**WORK ITEM A**:
List every person or character named in the Taxi Driver review below.

**EXCERPTED PASSAGE**:
Posted on 08 February 2011

Source Sony Pictures DVD

Categories Blind Spots

Listen, you fuckers, you screwheads. Here is a man who would not take it anymore.

Introduction by Rumsey Taylor

New York is inarguably one of the most prominent urban settings in all of cinema, and yet its depictions are so often superficial. Those who visit the city after having been familiarized with its iconic horizon, impossibly delicious bargain eateries, or architectural signifiers soon discover the cultural remainder that occupies the space between these things: the overbearing signage of an alley XXX store that distinguishes its patrons in unnatural neon, belligerent commuters who are perpetually in a hurry, or the steam chimneys that obscure your view of the famous horizon surrounding them. The irony is that, once you live here, this remainder becomes more familiar than the things that more popularly characterize America’s largest city.

Martin Scorsese’s Taxi Driver - the director’s fifth film and third set in his home city - is certainly one of the more hostile and realistic depictions of New York that I have seen. It is famously a character study, but its central character is inseparable from his setting: he drives a taxi cab about Manhattan seemingly overnight, bearing witness to the most gruesome, foreboding features of the city that never sleeps. The movie is an abbreviation of this character’s total exposure to “the scum, the cunts, the dogs, the filth, the shit,” but in its duration Travis Bickle’s desire for clean becomes palpable. It becomes possible to sympathize with this very damaged, often wrong-headed character because he is a casualty of the city he lives in.

Notice how the establishing shots in Taxi Driver are regularly claustrophobic, framing our lowly narrator in an unfamiliar New York context, imprisoning him in an urban cell with walls that reach up into imperceivable heights. But these images are not foreboding, even if that’s the effect they have on some viewers; rather, Scorsese’s gaze remains romantic, not dissimilar from Woody Allen’s more obvious romantic regard for the same city (epitomized in his film that is the city’s namesake). To truly love New York is to accept its myriad flaws, and Taxi Driver, if nothing else, remains unremittingly focused on the flaws.

Review by Ellen Lindner

In the spirit of confession on which this series of articles is founded, prior to my viewing for this essay, I had never seen Taxi Driver.

**WORK ITEM B**:
Rewrite the rows, starting with the first of them and going on through the line with "es el waterpolo.", with "fanáticos" replaced by "aficionados" and the pictures left out.

**PROVIDED DATA**:
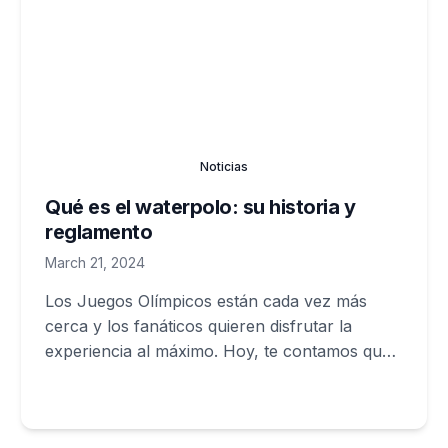
Noticias
Qué es el waterpolo: su historia y
reglamento
March 21, 2024
Los Juegos Olímpicos están cada vez más
cerca y los fanáticos quieren disfrutar la
experiencia al máximo. Hoy, te contamos qué
es el waterpolo.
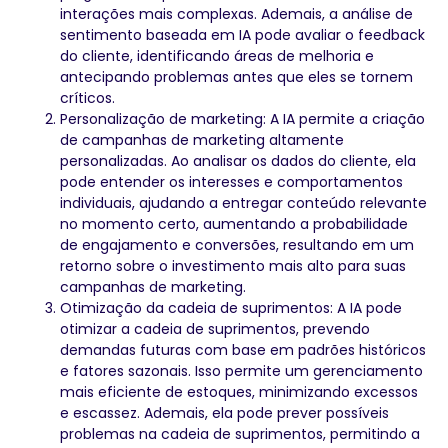
interações mais complexas. Ademais, a análise de
sentimento baseada em IA pode avaliar o feedback
do cliente, identificando áreas de melhoria e
antecipando problemas antes que eles se tornem
críticos.
Personalização de marketing: A IA permite a criação
de campanhas de marketing altamente
personalizadas. Ao analisar os dados do cliente, ela
pode entender os interesses e comportamentos
individuais, ajudando a entregar conteúdo relevante
no momento certo, aumentando a probabilidade
de engajamento e conversões, resultando em um
retorno sobre o investimento mais alto para suas
campanhas de marketing.
Otimização da cadeia de suprimentos: A IA pode
otimizar a cadeia de suprimentos, prevendo
demandas futuras com base em padrões históricos
e fatores sazonais. Isso permite um gerenciamento
mais eficiente de estoques, minimizando excessos
e escassez. Ademais, ela pode prever possíveis
problemas na cadeia de suprimentos, permitindo a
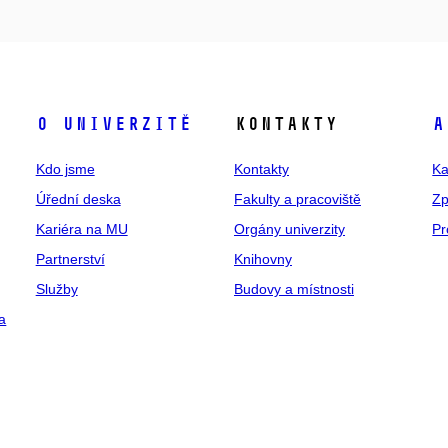
O univerzitě
Kontakty
A
Kdo jsme
Kontakty
Ka
Úřední deska
Fakulty a pracoviště
Zp
Kariéra na MU
Orgány univerzity
Pr
Partnerství
Knihovny
Služby
Budovy a místnosti
a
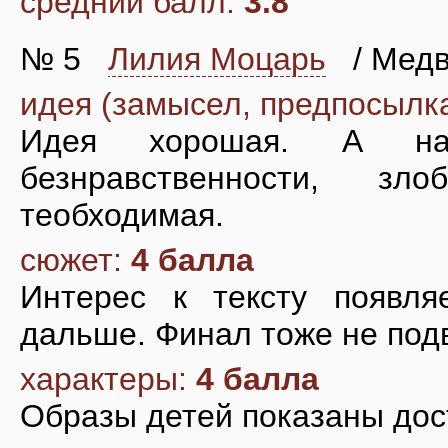
средний балл:
3.8
№ 5
Лилия Моцарь
/ Медв
идея (замысел, предпосылк
Идея хорошая. А на
безнравственности, з
теобходимая.
сюжет:
4 балла
Интерес к тексту появля
дальше. Финал тоже не под
характеры:
4 балла
Образы детей показаны дос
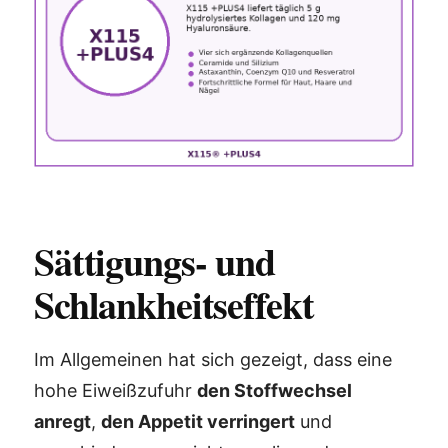
Sättigungs- und
Schlankheitseffekt
Im Allgemeinen hat sich gezeigt, dass eine
hohe Eiweißzufuhr
den Stoffwechsel
anregt
,
den Appetit verringert
und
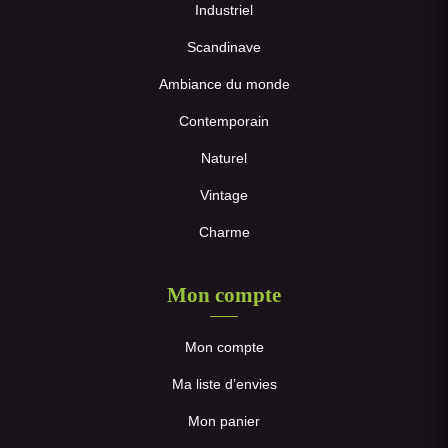
Industriel
Scandinave
Ambiance du monde
Contemporain
Naturel
Vintage
Charme
Mon compte
Mon compte
Ma liste d’envies
Mon panier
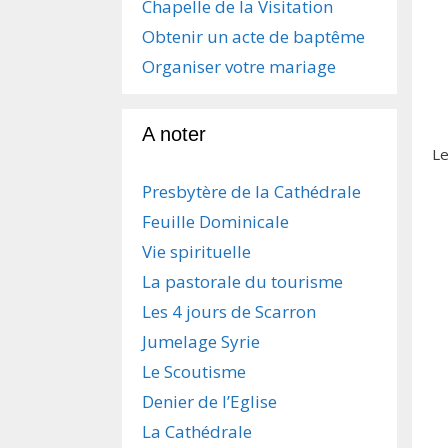
Chapelle de la Visitation
Obtenir un acte de baptême
Organiser votre mariage
A noter
Le
Presbytère de la Cathédrale
Feuille Dominicale
Vie spirituelle
La pastorale du tourisme
Les 4 jours de Scarron
Jumelage Syrie
Le Scoutisme
Denier de l’Eglise
La Cathédrale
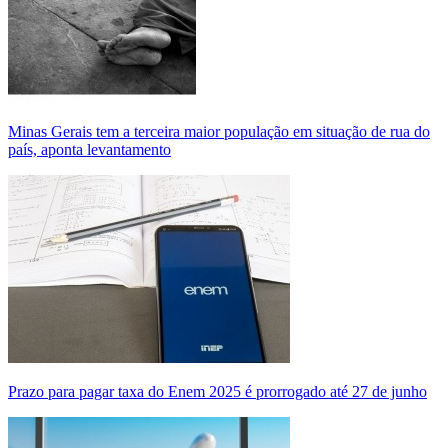
Minas Gerais tem a terceira maior população em situação de rua do
país, aponta levantamento
Prazo para pagar taxa do Enem 2025 é prorrogado até 27 de junho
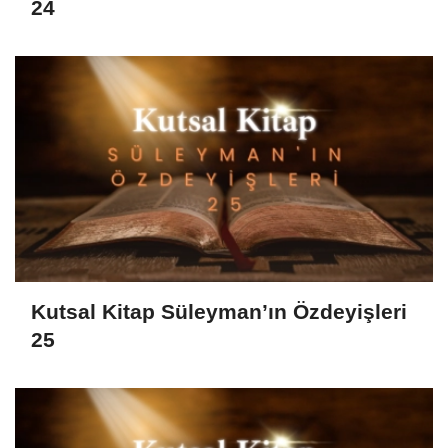
24
Kutsal Kitap Süleyman’ın Özdeyişleri
25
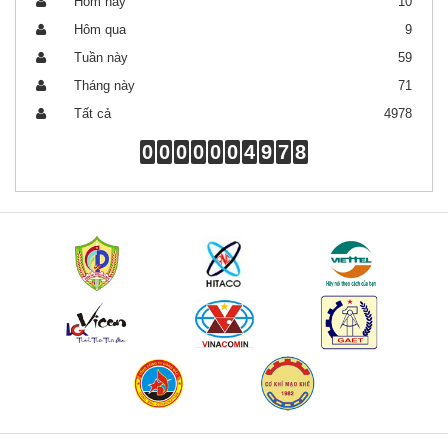
Hôm nay
10
Hôm qua
9
Tuần này
59
Tháng này
71
Tất cả
4978
0
0
0
0
0
0
4
9
7
8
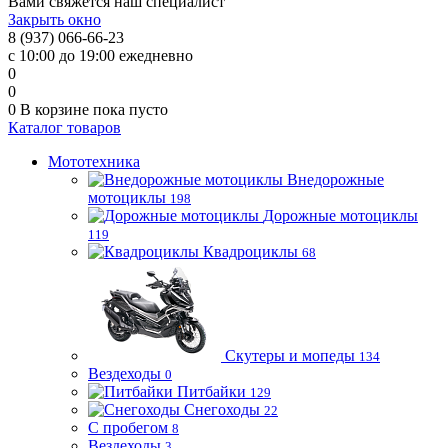
Вами свяжется наш специалист
Закрыть окно
8 (937) 066-66-23
с 10:00 до 19:00 ежедневно
0
0
0
В корзине
пока пусто
Каталог товаров
Мототехника
Внедорожные
мотоциклы
198
Дорожные мотоциклы
119
Квадроциклы
68
Скутеры и мопеды
134
Вездеходы
0
Питбайки
129
Снегоходы
22
С пробегом
8
Вездеходы
3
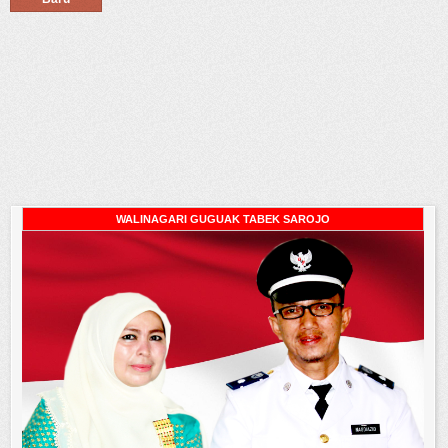
WALINAGARI GUGUAK TABEK SAROJO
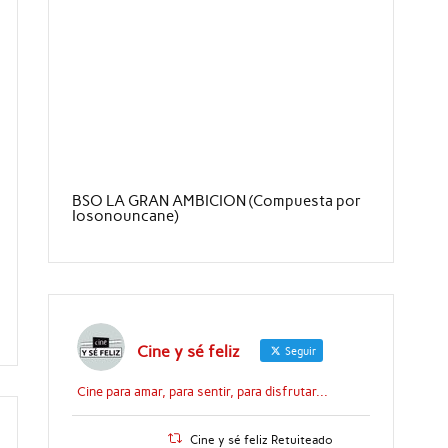
BSO LA GRAN AMBICION (Compuesta por
Iosonouncane)
Cine y sé feliz
Seguir
Cine para amar, para sentir, para disfrutar...
Cine y sé feliz Retuiteado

**PROBLEM SOLUTION A**:
Rumsey Taylor, Martin Scorsese, Travis Bickle, Woody Allen, Ellen Lindner

**PROBLEM SOLUTION B**:
Noticias
Qué es el waterpolo: su historia y
reglamento
March 21, 2024
Los Juegos Olímpicos están cada vez más
cerca y los aficionados quieren disfrutar la
experiencia al máximo. Hoy, te contamos qué
es el waterpolo.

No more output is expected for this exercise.